> [PROBLEM STATEMENT]
Each line below that includes the word "avec" is to be reported.

Page-level text extractions
———

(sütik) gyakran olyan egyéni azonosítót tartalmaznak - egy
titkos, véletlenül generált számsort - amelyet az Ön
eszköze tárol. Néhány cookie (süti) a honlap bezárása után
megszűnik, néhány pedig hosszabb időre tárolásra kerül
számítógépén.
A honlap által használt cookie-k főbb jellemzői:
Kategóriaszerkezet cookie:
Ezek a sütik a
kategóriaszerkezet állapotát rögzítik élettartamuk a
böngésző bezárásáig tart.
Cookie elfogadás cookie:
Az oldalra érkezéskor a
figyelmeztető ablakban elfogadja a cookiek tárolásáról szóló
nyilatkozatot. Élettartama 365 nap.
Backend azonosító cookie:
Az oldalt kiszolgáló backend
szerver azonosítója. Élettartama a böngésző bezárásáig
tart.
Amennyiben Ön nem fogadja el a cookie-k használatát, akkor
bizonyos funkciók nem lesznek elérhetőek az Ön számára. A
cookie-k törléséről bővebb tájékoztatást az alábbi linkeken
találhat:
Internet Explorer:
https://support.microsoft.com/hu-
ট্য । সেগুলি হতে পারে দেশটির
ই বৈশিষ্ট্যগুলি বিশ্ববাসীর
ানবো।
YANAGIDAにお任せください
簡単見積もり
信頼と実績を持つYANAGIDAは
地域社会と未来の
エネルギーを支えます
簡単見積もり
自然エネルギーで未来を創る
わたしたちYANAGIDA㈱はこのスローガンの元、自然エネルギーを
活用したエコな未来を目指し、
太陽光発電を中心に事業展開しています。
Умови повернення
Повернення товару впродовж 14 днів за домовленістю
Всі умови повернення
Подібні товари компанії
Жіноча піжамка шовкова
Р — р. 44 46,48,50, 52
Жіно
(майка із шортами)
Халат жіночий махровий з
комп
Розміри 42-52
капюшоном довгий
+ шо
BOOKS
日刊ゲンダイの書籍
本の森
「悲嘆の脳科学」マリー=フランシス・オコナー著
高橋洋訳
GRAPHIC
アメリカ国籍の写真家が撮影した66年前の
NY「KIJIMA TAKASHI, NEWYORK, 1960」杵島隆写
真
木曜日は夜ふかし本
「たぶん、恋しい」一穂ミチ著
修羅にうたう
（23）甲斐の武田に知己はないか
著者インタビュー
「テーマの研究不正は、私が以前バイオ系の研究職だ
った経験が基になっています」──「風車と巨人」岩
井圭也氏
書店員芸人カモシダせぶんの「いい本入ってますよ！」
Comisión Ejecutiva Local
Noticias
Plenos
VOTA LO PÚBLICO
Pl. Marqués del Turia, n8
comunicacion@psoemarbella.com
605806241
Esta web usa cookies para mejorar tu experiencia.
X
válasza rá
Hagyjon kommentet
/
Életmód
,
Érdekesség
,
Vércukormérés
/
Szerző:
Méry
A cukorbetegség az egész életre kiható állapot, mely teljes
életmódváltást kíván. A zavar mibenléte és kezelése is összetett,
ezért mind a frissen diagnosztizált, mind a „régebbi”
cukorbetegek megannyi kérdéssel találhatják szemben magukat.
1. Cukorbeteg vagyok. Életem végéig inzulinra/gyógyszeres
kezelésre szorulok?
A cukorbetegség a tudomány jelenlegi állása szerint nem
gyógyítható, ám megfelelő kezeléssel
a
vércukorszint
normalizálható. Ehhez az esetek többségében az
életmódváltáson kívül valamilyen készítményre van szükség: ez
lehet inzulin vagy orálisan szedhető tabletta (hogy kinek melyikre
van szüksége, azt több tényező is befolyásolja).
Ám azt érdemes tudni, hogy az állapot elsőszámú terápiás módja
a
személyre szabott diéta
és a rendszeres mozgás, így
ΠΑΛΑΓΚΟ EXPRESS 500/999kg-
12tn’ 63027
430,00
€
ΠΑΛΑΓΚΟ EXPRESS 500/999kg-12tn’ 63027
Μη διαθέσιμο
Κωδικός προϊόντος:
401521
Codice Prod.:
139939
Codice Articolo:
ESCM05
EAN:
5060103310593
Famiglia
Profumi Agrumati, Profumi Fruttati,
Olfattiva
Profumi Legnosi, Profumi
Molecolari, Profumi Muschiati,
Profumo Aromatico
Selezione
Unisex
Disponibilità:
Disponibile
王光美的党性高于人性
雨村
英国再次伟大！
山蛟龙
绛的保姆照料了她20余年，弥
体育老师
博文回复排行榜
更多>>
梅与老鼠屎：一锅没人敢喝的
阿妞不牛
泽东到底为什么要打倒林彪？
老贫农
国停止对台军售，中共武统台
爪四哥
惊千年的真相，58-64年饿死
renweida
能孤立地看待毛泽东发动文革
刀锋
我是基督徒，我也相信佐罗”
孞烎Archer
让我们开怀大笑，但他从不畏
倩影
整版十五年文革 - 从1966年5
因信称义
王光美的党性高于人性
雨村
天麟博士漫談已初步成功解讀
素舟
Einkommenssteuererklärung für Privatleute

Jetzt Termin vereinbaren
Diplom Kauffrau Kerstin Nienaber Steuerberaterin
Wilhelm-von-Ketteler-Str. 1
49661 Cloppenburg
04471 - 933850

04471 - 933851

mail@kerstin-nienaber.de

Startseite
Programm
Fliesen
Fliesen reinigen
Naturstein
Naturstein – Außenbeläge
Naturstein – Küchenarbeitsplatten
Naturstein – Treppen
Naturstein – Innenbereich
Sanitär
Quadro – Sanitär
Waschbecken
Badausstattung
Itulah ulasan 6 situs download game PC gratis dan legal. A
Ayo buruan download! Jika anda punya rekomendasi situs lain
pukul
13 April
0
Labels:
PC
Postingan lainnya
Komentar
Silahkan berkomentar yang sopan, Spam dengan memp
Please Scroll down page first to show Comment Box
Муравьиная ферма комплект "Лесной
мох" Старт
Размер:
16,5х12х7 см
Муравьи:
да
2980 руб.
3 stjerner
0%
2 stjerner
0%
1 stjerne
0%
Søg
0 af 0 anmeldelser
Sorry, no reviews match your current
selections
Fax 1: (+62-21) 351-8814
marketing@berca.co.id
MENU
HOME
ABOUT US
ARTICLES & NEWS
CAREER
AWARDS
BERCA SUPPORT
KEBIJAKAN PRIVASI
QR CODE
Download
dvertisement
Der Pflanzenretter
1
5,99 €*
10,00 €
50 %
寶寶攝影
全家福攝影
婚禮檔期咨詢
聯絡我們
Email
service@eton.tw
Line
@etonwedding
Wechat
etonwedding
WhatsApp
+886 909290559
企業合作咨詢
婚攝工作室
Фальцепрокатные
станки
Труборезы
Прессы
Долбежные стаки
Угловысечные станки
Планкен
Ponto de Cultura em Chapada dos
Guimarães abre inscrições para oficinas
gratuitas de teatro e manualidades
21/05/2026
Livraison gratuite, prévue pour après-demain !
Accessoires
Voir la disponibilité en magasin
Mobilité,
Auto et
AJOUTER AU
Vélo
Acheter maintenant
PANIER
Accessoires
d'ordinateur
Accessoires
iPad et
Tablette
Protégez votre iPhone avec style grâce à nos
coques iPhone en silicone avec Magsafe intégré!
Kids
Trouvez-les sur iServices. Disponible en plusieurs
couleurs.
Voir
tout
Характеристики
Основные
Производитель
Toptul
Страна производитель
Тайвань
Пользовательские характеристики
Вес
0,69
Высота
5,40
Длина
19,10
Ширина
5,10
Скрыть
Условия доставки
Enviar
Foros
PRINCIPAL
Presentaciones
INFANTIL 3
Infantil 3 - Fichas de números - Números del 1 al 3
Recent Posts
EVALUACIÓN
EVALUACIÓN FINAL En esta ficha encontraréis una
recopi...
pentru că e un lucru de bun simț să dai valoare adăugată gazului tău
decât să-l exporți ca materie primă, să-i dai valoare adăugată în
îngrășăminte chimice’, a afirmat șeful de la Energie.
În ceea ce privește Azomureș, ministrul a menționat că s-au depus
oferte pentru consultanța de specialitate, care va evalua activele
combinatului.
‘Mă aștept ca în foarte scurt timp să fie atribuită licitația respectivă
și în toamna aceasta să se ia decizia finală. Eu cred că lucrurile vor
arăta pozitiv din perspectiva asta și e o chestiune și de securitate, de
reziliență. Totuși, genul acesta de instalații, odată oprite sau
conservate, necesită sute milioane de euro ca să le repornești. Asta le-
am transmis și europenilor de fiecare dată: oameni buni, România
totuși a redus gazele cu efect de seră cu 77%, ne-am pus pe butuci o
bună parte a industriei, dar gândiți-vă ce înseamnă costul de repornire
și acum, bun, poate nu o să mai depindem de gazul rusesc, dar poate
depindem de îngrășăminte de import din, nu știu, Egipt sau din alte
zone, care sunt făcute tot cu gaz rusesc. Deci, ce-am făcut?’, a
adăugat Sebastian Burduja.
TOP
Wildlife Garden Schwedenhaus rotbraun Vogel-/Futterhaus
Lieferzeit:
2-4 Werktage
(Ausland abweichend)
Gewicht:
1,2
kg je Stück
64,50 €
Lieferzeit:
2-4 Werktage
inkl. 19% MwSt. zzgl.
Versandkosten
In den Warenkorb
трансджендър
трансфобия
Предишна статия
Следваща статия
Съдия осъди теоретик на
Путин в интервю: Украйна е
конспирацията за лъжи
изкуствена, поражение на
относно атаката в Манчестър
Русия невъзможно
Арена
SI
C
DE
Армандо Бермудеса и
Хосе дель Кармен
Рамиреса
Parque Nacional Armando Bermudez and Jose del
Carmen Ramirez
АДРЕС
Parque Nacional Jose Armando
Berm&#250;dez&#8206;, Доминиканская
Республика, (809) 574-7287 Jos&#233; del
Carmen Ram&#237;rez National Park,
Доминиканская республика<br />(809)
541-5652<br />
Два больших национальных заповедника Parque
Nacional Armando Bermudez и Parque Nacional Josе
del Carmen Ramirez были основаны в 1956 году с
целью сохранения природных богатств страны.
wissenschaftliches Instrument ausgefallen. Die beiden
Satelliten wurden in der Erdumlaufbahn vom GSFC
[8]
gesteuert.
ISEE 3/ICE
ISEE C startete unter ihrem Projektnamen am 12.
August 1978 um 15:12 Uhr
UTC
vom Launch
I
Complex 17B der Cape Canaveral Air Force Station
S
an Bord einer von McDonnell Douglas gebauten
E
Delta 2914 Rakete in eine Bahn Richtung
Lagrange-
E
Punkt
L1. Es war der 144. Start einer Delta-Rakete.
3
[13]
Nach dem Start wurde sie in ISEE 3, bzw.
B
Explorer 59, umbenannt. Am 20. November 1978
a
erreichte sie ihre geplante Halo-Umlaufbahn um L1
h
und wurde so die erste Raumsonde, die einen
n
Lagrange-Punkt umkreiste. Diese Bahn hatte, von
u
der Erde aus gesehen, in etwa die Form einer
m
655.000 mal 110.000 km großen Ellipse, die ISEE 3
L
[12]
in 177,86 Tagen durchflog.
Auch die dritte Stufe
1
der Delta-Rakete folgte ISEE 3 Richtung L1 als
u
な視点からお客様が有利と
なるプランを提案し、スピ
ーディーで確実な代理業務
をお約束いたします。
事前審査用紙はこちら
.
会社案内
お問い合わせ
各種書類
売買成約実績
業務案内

———

> [EXERCISE RESULT]
Protégez votre iPhone avec style grâce à nos
coques iPhone en silicone avec Magsafe intégré!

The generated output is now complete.